Ten years ago to this day, Fr Philip celebrated Mass for the first time in Worksop Priory. Fr Davage, the preacher on that occasion, spoke of how all eternity had waited for that very moment, the moment when this new priest offered the Sacrifice of the Mass for the first time. Well today, all eternity waits and trembles again as Fr Philip prepares to offer the very same sacrifice once more—the sacrifice which turns bread and wine into God himself, which is offered for the salvation of the whole world, and which transforms each and every one of us who will receive of it.
As we join eternity in waiting for that moment, we might remember those words from the Letter to the Hebrews: ‘As we go in [to the sanctuary], let us be sincere in heart and filled with faith, our hearts sprinkled and free from any trace of bad conscience, and our bodies washed with pure water. Let us keep firm in the hope we profess, because the one who made the promise is trustworthy.’ [Hebrews 10: 22–23]

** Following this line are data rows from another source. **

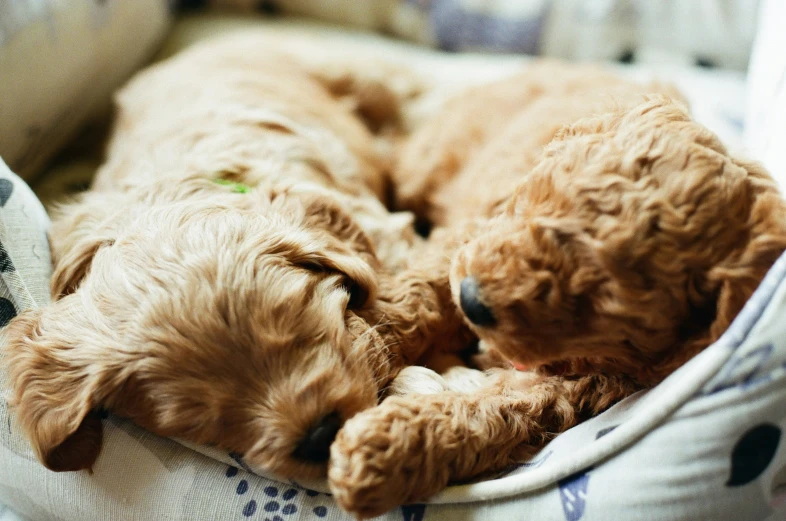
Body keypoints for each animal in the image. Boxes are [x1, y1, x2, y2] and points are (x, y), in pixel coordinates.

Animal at [324, 74, 784, 516]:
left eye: (598, 297)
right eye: (537, 201)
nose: (472, 299)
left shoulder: (585, 384)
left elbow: (505, 409)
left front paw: (385, 450)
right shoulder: (478, 230)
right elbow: (422, 295)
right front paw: (371, 348)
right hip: (428, 160)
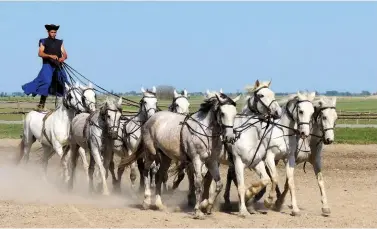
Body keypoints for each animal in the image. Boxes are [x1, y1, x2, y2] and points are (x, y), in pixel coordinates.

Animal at [119, 90, 239, 220]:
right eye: (222, 113)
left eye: (235, 114)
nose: (230, 137)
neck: (205, 132)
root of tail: (150, 119)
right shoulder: (197, 160)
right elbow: (198, 185)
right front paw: (198, 211)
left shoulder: (211, 161)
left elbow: (218, 184)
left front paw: (206, 205)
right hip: (151, 154)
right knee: (146, 172)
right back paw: (146, 201)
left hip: (165, 157)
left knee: (159, 176)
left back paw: (159, 204)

Fr Philip, today we give thanks to Jesus Christ for the 10 years in which you have shared in his priesthood. We give thanks for the BASacs, and all the many gifts and joys that have flowed from them. And we ask God’s blessing upon you, for many, many more years of priestly ministry to come.
Fr Ian McCormack is the Clerical Vice-Chairman of Forward in Faith. This homily was preached to mark the 10th Anniversary of the Ordination to the Priesthood of Fr Philip Corbett, the Editor of New Directions, at St Stephen’s Lewisham.